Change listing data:
------------------------------------

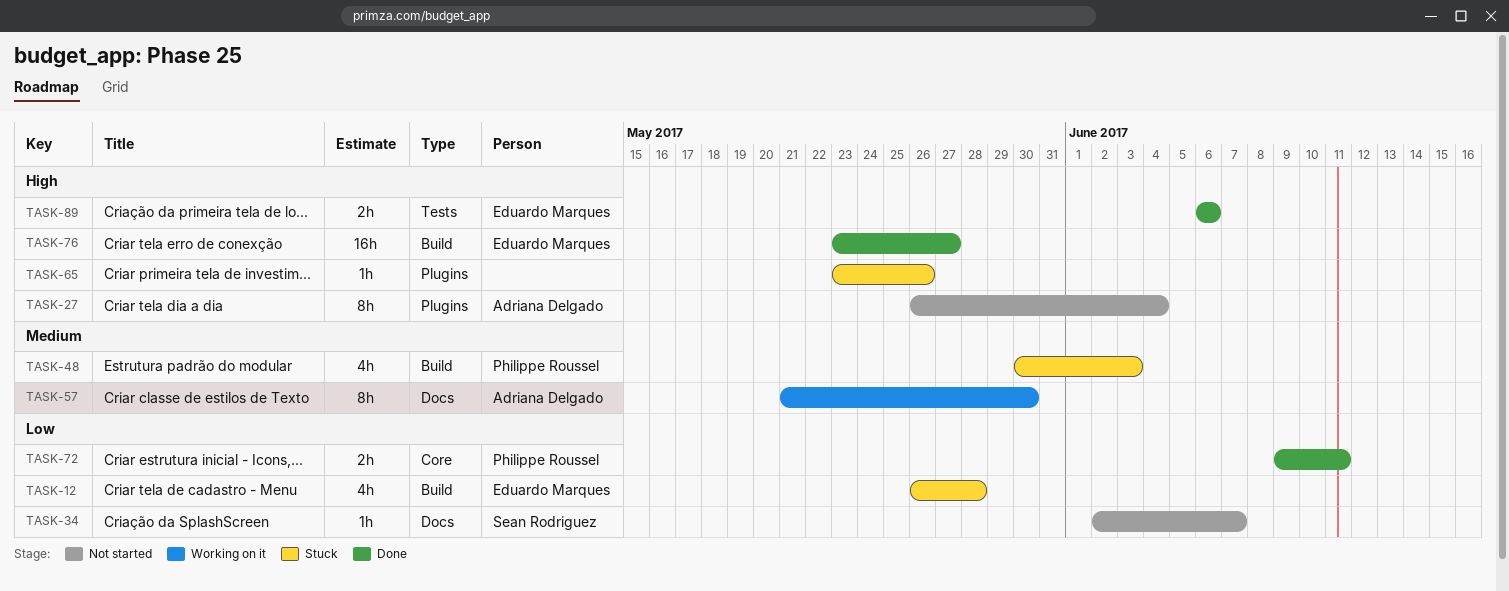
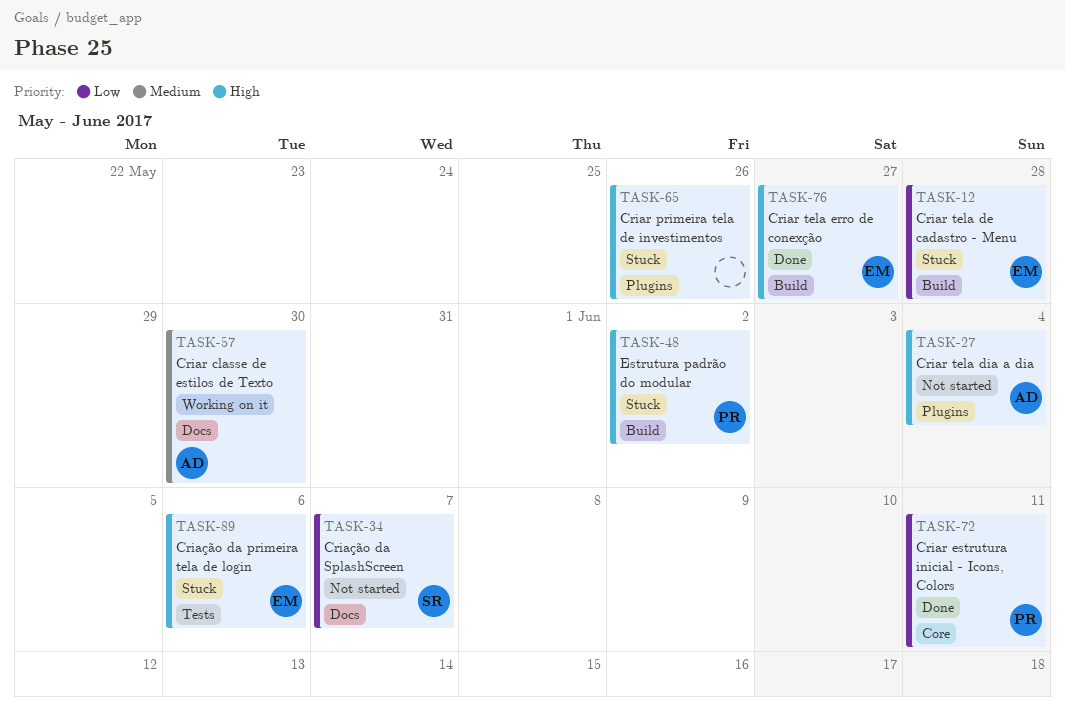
TASK-48, priority: Medium -> High
TASK-48, due: Jun 3 -> Jun 2
TASK-89, status: Done -> Stuck

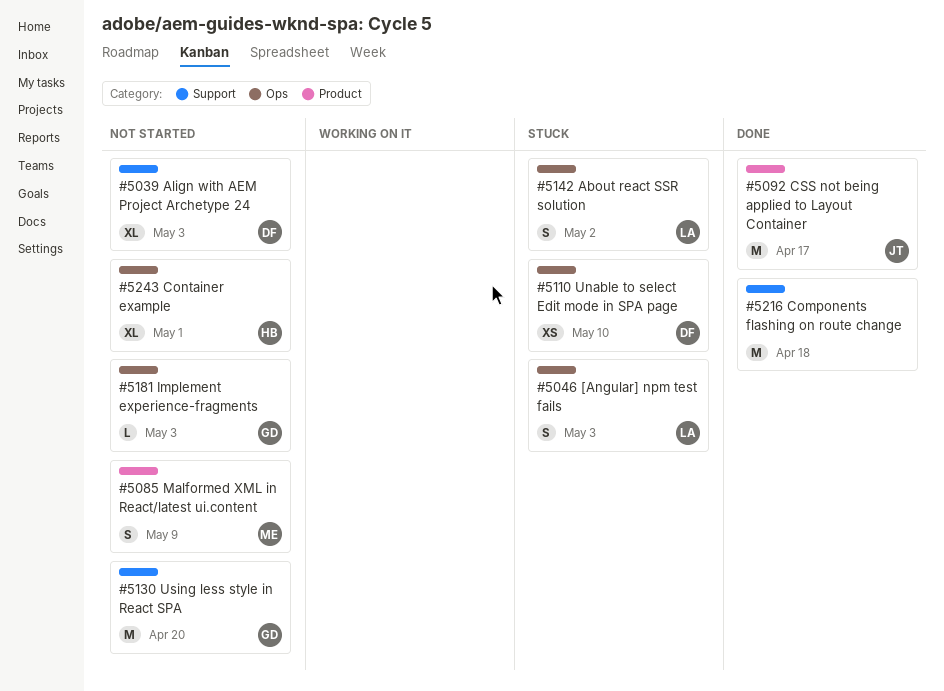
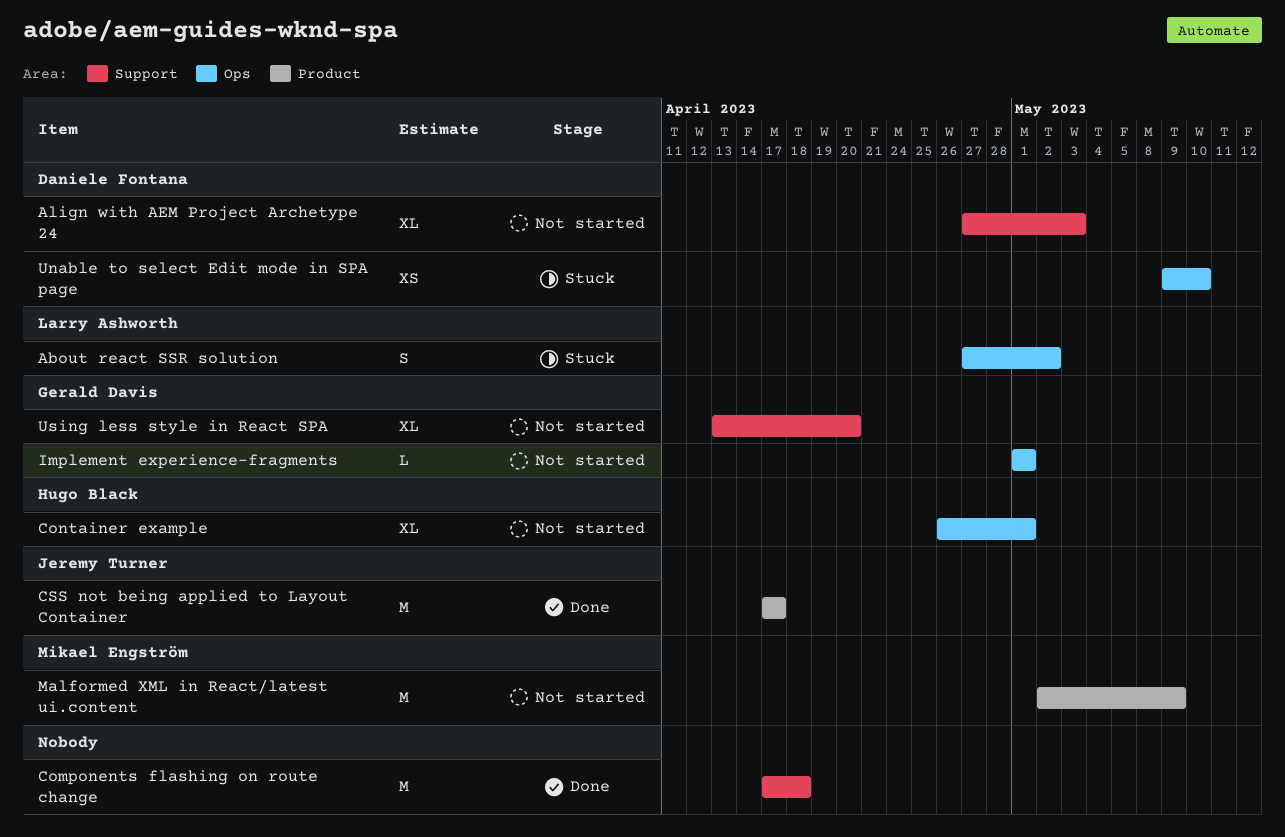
[Angular] npm test fails: present -> none
Implement experience-fragments, due: May 3 -> May 1
Malformed XML in React/latest ui.content, estimate: S -> M
Using less style in React SPA, estimate: M -> XL

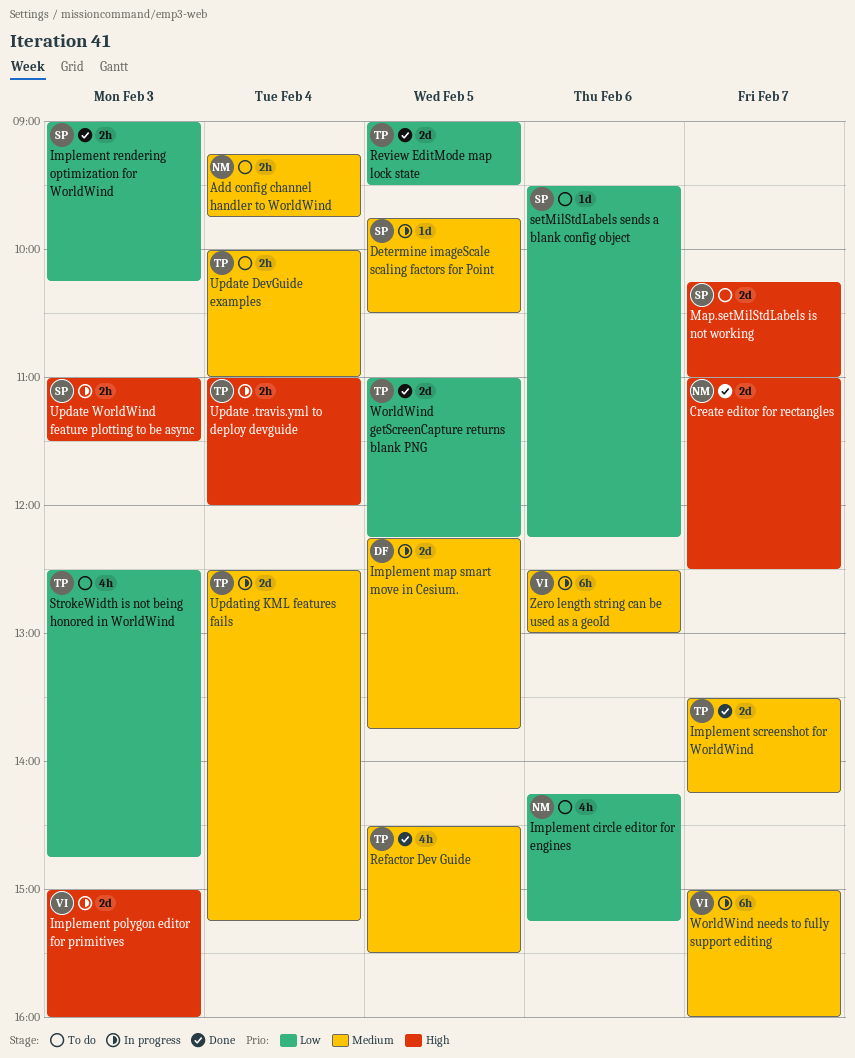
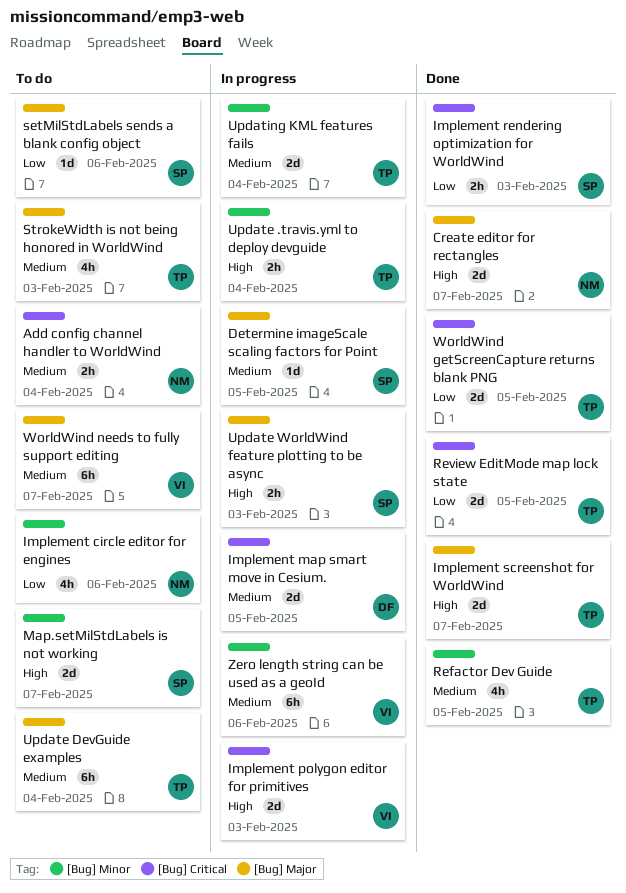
Implement screenshot for WorldWind, priority: Medium -> High
StrokeWidth is not being honored in WorldWind, priority: Low -> Medium
Update DevGuide examples, estimate: 2h -> 6h
WorldWind needs to fully support editing, status: In progress -> To do

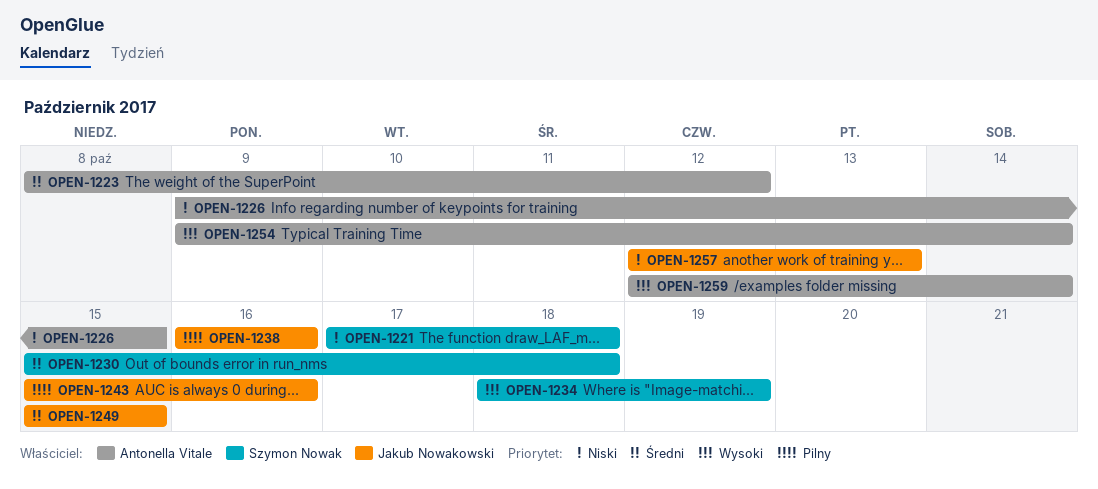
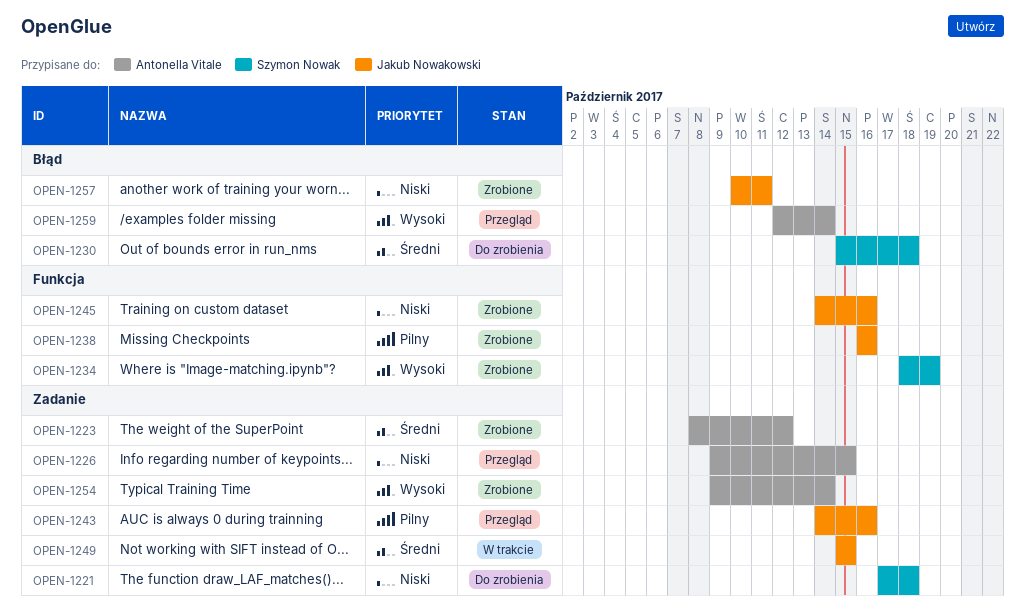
OPEN-1243, start: Oct 15 -> Oct 14
OPEN-1245: none -> present
OPEN-1257, start: Oct 12 -> Oct 10
OPEN-1257, due: Oct 13 -> Oct 11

------------------------------------

Prompt:
Reproduce all the entries above exactly. Include no images.

Result for this exercise:
TASK-48, priority: Medium -> High
TASK-48, due: Jun 3 -> Jun 2
TASK-89, status: Done -> Stuck

[Angular] npm test fails: present -> none
Implement experience-fragments, due: May 3 -> May 1
Malformed XML in React/latest ui.content, estimate: S -> M
Using less style in React SPA, estimate: M -> XL

Implement screenshot for WorldWind, priority: Medium -> High
StrokeWidth is not being honored in WorldWind, priority: Low -> Medium
Update DevGuide examples, estimate: 2h -> 6h
WorldWind needs to fully support editing, status: In progress -> To do

OPEN-1243, start: Oct 15 -> Oct 14
OPEN-1245: none -> present
OPEN-1257, start: Oct 12 -> Oct 10
OPEN-1257, due: Oct 13 -> Oct 11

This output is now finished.